::: TEXTE D'ÉTUDE
La mutation disciplinaire du commissaire du gouvernement Cerlin Belinga, en pleine audience du procès de l'assassinat de Martinez Zogo, a été accueillie comme un véritable coup de théâtre par les avocats suivant ce dossier. Du côté de la partie civile, plusieurs conseils qui l'avaient dans le collimateur depuis des mois n'ont pas caché leur soulagement.
Ces avocats reprochaient au magistrat militaire de s'être progressivement approprié la conduite du dossier, en entretenant selon eux une opacité jugée troublante et en attisant les suspicions autour de certains choix d'orientation de l'enquête. Un excès de zèle sur certains points, un désintérêt marqué sur d'autres : c'est ce mélange, dénoncé de longue date par plusieurs conseils de la partie civile, qui aurait fini par avoir raison du commissaire du gouvernement.
::::::
• **CONSIGNES DE TRAVAIL**
a - Répondez à ces questions sur le texte d'étude :
(i) Pendant le procès de quel assassinat la mutation du commissaire a-t-elle eu lieu ?
(ii) Quelle fonction Cerlin Belinga occupait-il ?
(iii) Quel mélange plusieurs conseils de la partie civile dénonçaient-ils depuis longtemps ?
b - Donnez la suite du texte sur la mutation du commissaire Cerlin Belinga, après sa dernière phrase.
::: MATÉRIEL
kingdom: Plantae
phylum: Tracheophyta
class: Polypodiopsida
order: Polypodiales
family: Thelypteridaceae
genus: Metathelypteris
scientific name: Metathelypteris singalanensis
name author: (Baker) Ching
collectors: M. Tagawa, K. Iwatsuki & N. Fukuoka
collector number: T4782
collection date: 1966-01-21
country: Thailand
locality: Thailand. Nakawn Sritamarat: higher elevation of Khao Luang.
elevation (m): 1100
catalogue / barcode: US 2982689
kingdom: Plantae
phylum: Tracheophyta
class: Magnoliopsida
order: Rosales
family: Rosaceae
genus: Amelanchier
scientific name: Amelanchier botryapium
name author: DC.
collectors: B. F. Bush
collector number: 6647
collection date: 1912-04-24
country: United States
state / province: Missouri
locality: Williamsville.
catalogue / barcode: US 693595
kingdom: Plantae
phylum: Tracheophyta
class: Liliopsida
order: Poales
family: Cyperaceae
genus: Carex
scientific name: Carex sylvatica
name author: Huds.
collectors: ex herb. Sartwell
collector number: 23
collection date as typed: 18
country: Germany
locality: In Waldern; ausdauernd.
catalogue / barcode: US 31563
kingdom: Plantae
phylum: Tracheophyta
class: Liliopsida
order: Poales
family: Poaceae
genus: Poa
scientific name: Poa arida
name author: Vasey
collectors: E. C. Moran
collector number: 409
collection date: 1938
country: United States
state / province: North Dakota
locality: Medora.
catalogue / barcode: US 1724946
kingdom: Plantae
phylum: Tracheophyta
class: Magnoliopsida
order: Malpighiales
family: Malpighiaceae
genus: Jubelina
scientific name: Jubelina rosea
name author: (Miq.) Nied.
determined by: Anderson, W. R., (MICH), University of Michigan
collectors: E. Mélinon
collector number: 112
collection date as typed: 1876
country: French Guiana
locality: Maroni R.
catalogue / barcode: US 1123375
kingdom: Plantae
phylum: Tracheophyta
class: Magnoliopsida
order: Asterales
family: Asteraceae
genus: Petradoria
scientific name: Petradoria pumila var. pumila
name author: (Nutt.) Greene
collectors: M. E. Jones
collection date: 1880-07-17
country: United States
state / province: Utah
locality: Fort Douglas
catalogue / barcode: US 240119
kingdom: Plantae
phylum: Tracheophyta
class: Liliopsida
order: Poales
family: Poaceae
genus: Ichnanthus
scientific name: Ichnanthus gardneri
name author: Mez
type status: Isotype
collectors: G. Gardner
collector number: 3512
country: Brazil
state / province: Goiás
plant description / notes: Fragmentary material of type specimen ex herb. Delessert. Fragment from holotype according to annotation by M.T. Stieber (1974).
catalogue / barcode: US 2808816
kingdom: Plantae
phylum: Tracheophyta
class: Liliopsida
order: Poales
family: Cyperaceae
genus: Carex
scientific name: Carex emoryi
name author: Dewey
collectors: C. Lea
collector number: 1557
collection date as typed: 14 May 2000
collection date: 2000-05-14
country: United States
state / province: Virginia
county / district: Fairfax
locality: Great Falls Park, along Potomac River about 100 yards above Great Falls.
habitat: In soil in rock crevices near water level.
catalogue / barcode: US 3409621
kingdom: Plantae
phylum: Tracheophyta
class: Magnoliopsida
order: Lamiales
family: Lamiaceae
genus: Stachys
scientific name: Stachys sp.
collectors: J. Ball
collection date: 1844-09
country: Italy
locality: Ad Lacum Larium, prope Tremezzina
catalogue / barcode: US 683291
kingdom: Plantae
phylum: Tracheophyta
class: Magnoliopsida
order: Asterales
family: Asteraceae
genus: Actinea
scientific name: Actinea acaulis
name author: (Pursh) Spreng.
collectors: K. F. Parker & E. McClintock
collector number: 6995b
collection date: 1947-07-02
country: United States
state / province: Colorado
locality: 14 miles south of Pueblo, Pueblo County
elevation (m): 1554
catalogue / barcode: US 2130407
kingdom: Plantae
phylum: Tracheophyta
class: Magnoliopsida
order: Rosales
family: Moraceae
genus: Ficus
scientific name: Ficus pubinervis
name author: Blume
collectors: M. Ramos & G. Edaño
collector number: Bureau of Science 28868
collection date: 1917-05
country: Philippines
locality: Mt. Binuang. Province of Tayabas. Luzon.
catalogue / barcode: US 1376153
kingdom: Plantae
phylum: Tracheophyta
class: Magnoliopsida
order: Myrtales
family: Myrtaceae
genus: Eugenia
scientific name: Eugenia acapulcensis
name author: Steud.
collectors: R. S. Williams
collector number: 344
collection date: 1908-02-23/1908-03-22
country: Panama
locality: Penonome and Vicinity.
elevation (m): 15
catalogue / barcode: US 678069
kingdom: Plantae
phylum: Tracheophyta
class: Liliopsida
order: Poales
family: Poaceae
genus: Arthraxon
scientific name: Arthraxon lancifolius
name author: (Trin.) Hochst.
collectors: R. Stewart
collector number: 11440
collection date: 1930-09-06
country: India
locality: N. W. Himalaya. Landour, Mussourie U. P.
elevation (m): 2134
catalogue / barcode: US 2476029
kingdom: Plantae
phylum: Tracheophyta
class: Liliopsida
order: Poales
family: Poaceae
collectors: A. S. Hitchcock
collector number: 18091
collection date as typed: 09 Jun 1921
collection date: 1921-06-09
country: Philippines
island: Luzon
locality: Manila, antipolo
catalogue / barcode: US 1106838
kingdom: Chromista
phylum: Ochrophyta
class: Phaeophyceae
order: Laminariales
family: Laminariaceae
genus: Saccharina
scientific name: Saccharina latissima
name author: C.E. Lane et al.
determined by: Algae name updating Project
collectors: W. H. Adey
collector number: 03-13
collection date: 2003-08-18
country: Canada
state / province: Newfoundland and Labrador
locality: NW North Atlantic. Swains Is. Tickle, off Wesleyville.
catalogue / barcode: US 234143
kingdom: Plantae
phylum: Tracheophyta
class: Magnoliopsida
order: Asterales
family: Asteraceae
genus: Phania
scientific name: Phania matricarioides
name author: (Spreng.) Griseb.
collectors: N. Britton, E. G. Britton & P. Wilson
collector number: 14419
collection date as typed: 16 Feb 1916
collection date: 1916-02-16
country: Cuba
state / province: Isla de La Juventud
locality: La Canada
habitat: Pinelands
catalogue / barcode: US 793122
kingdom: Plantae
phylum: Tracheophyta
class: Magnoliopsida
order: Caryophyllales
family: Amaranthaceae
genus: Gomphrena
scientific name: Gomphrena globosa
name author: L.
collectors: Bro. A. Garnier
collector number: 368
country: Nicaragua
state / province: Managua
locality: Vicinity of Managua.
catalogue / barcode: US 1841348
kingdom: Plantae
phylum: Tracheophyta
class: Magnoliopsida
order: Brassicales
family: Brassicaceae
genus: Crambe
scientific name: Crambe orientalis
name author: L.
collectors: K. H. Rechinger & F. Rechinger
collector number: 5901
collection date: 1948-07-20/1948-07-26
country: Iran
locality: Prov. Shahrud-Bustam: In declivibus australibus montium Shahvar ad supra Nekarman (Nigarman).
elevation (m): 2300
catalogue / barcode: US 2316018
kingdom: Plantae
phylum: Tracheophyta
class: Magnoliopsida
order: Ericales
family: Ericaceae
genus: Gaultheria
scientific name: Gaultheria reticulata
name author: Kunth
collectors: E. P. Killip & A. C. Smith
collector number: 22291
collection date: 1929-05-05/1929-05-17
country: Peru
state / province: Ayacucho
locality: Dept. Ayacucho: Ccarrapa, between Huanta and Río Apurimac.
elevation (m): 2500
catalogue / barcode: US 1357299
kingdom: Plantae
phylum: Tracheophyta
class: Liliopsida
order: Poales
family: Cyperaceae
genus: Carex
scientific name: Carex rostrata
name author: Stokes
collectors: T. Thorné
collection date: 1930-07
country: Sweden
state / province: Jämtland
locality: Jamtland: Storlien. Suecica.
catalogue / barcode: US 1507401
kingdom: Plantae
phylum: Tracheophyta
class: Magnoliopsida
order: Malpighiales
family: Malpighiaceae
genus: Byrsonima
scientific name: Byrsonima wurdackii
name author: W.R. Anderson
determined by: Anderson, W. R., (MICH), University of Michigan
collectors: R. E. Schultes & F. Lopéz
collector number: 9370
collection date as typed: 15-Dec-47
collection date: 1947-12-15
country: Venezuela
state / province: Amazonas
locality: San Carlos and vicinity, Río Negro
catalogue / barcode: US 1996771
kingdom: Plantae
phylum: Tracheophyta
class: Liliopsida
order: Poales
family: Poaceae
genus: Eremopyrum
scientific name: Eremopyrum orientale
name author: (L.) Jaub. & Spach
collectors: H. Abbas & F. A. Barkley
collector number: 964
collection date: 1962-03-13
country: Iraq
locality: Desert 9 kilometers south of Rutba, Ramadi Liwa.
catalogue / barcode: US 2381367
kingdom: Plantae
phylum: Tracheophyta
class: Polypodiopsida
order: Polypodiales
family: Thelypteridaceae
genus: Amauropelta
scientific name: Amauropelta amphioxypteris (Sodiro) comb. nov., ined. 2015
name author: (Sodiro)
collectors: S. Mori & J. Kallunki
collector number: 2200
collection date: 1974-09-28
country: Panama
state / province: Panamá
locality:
::::::
• **CORRIGÉ DES EXERCICES**
a -
(i) L'assassinat de Martinez Zogo.
(ii) Commissaire du gouvernement, un magistrat militaire.
(iii) Un excès de zèle sur certains points et un désintérêt marqué sur d'autres.

b -
Désormais, tous les regards se tournent vers son successeur, André Atemengue Omgba. Les avocats qui défendent la mémoire du journaliste assassiné espèrent que ce changement d'acteur judiciaire ouvrira une nouvelle ère dans la conduite de la procédure, placée sous le signe de la transparence, de la rigueur et de l'impartialité qu'ils disent avoir vainement réclamées jusqu'ici.